A2. We appreciate your insightful feedback. We are planning further research about the relationship between lip canting and mandibular shape including yaw-, roll-, and translation-dominance. We expect these factors also affect lip canting in patients with similar amount of menton deviation. Further research will be followed.

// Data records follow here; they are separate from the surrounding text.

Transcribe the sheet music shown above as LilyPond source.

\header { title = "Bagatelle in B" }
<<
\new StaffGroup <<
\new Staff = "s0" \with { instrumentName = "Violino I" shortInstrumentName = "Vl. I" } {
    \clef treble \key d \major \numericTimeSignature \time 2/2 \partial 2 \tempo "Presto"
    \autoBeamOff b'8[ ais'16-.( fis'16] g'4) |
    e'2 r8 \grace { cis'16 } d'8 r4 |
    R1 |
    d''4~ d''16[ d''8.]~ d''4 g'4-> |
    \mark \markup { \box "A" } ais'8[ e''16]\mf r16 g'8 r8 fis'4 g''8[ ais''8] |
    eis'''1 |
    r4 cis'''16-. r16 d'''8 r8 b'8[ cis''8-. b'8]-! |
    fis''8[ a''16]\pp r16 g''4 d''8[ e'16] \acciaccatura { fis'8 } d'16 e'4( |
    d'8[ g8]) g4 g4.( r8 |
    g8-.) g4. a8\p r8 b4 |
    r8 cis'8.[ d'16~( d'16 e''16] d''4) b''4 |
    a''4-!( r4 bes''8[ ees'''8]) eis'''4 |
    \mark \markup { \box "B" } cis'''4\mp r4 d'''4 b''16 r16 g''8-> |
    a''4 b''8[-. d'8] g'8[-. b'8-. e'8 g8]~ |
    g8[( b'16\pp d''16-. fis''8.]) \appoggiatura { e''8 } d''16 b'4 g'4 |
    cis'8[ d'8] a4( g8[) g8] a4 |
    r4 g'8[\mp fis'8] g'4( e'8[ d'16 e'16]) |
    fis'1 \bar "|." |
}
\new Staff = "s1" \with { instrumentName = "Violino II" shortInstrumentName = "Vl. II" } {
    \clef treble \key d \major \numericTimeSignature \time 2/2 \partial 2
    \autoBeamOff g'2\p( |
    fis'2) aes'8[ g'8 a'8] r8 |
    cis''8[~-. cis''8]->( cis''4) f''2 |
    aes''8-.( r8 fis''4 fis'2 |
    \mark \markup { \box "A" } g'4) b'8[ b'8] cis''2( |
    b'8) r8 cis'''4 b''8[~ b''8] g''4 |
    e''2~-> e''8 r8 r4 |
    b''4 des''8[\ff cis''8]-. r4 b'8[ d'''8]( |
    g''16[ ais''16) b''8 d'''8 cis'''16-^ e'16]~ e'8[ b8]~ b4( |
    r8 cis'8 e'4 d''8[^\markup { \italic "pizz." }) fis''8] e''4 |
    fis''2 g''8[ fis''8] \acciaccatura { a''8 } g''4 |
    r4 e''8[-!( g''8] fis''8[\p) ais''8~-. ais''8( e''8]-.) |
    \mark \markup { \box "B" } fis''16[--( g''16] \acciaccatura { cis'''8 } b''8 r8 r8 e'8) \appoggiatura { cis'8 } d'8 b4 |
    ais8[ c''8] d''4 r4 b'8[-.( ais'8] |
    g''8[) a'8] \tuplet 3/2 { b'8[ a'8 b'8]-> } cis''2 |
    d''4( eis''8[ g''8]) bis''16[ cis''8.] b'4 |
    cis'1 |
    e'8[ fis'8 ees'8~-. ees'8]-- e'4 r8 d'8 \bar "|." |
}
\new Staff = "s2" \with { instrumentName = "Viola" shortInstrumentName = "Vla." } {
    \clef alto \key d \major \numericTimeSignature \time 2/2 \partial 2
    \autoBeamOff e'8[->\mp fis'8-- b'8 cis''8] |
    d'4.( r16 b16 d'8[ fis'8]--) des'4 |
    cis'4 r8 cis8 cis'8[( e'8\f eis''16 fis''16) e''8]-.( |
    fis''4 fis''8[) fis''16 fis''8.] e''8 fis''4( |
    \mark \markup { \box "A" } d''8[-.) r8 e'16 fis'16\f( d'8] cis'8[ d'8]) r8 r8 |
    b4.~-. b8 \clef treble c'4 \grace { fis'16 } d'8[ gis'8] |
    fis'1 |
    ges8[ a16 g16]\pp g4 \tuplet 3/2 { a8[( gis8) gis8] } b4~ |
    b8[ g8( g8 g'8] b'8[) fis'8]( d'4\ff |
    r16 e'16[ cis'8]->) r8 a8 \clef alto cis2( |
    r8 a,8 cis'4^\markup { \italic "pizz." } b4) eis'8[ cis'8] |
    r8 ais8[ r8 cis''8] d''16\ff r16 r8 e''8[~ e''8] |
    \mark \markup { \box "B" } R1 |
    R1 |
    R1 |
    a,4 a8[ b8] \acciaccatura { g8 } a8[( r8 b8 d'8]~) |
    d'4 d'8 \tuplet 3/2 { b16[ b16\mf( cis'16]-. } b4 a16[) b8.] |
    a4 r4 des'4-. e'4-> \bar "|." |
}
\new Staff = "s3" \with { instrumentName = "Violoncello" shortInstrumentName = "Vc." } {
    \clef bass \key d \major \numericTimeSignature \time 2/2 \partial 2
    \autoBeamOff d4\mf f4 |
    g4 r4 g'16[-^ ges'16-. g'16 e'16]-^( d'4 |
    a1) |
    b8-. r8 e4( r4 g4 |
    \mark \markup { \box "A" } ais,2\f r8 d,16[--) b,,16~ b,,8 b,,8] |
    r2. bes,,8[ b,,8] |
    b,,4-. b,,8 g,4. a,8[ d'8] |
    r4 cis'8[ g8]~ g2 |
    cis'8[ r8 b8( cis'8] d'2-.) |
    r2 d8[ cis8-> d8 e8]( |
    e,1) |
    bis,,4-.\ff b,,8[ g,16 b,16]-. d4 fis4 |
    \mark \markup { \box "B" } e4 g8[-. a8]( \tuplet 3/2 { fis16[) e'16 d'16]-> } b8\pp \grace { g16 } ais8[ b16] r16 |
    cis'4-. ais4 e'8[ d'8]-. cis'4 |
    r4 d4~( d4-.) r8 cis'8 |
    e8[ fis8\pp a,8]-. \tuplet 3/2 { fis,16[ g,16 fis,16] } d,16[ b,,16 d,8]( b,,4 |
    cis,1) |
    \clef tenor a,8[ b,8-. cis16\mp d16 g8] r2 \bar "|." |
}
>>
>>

A3. As mentioned, lip canting is affected by a number of factors, including the nature of soft tissue and muscle activity, especially when smiling. It is known that activation of the zygomaticus major muscle has a major effect on lip tilting and asymmetry when making a smile.1 Furthermore, Cho et al.2 reported that muscle activity may be affected by psychological factors when laughing. Therefore, in order to evaluate the effect of the lip canting during a smile, electromyography as well as evaluation of the size and position of the facial muscles may be necessary.1

Considering your question, we believe that the maxillary canting may have more effect on the lip canting while smiling, especially due to the attachment of the zygomaticus major muscle, but further research will be needed on this.

Replied by

Jun-Young Kim and Young-Soo Jung

Department of Oral and Maxillofacial Surgery, Yonsei University College of Dentistry, Seoul, Korea

References

  1. Epstein LH. Perception of activity in the Zygomaticus major and Corrugator supercilii muscle regions. Psychophysiology 1990;27:68-72.
    Pubmed CrossRef
  2. Cho JH, Kim EJ, Kim BC, Cho KH, Lee KH, Hwang HS. Correlations of frontal lip-line canting with craniofacial morphology and muscular activity. Am J Orthod Dentofacial Orthop 2007;132:278.e7-14.